How do we cultivate the changing of the seasons onto our plate and into our bodies?

How do we mark time when the day to day feels so repetitive and redundant?

What can bring joy and brightness indoors where light may not be reaching?

I am a feeder through and through and so I turn to the cutting board, to my knives, to my mortar and pestle, to the flavors that make me feel grounded. Despite being able to feed others, I rarely turn the lens to myself and ask: what do I need to feed myself? But alas, COVID-19 has other plans for me and so I am on this new path of investing in myself, in returning to cooking just for me and my family, to not rushing through a meal to get onto the next one. To cooking with ghee that reminds me of my father, of using fresh Spring veggies and alliums that mark the seasons’ fragility, and breaking out of Winter hibernation, of bringing bright fresh herbs to the plate to honor the Earth’s healing power stored in small bundles.

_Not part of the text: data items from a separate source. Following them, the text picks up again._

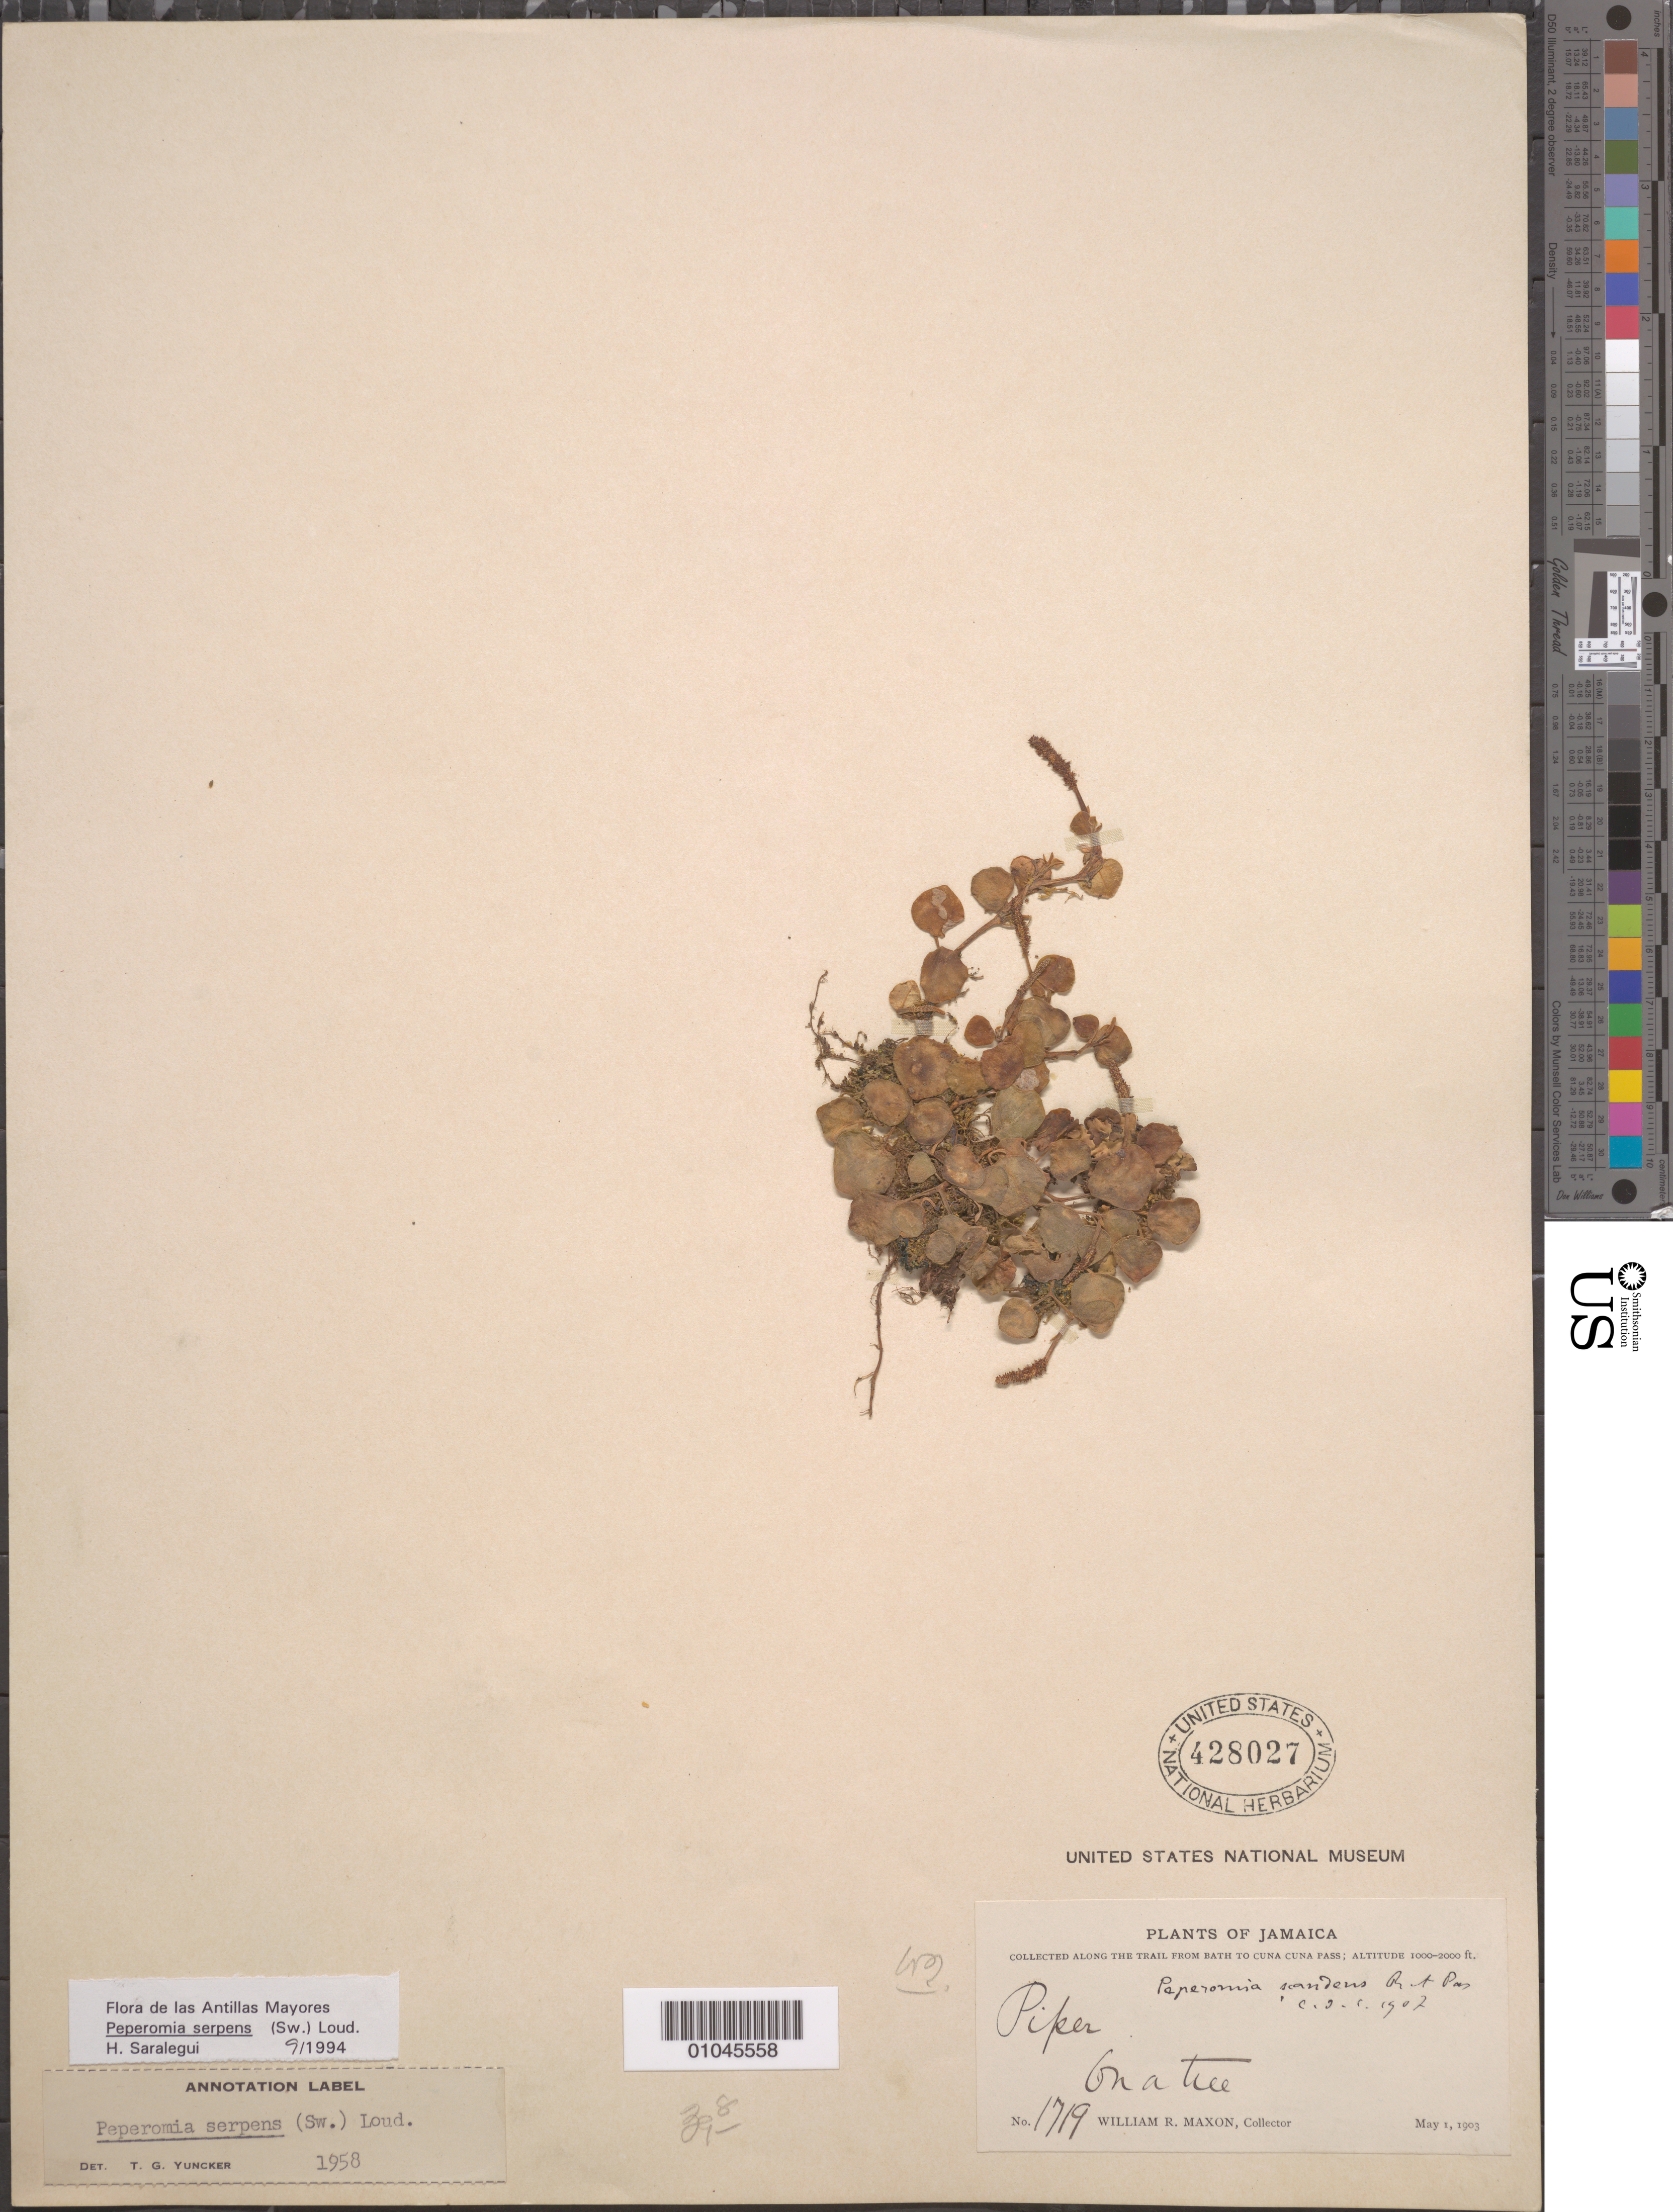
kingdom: Plantae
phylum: Tracheophyta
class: Magnoliopsida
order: Piperales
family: Piperaceae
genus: Peperomia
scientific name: Peperomia serpens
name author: (Sw.) Loudon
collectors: W. R. Maxon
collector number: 1719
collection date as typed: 01 May 1903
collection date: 1903-05-01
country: Jamaica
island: Jamaica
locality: Along trail from Bath to Cuna Cuna Pass on a tree.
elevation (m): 305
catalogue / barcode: US 428027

With these musings on time, I bring you the sauce I make almost weekly for my family in Spring time. I put this sauce on everything — eggs, steak, fish tacos, leftover grains, as a salad dressing, over roasted root veggies — be creative and go wild! Think outside the box as we are stuck inside one.

Flavor-Bomb Green Sauce

2 bunches Cilantro
1/2 Jalapeño with seeds (can use less or more depending on your spice/heat preference)
1/4-1/2 Cup Olive Oil
Juice from one lemon (about 2 Tbsp)
1 tsp sea salt
1 Tbsp Dijon Mustard
1 Tbsp Rice Wine Vinegar
1 tsp Raw Sugar (or sweetener of your choice) – optional
Water to thin out if needed

  1. Rinse cilantro and remove any bad stems or leaves.
  2. Place whole bunches of cilantro into food processor (leaves and stems).
  3. Add jalapeño, mustard, salt, lemon juice, sugar, rice wine vinegar and 1/4 c olive oil into food processor.
  4. Blend together — if too thick, continue to add the rest for the olive oil or water to desired thinness.
  5. Taste for flavor:
    – does it need more salt ?
    – does it need more spice (more Jalapeño)?
    – how does the acid level taste? More lemon juice or more rice wine vinegar?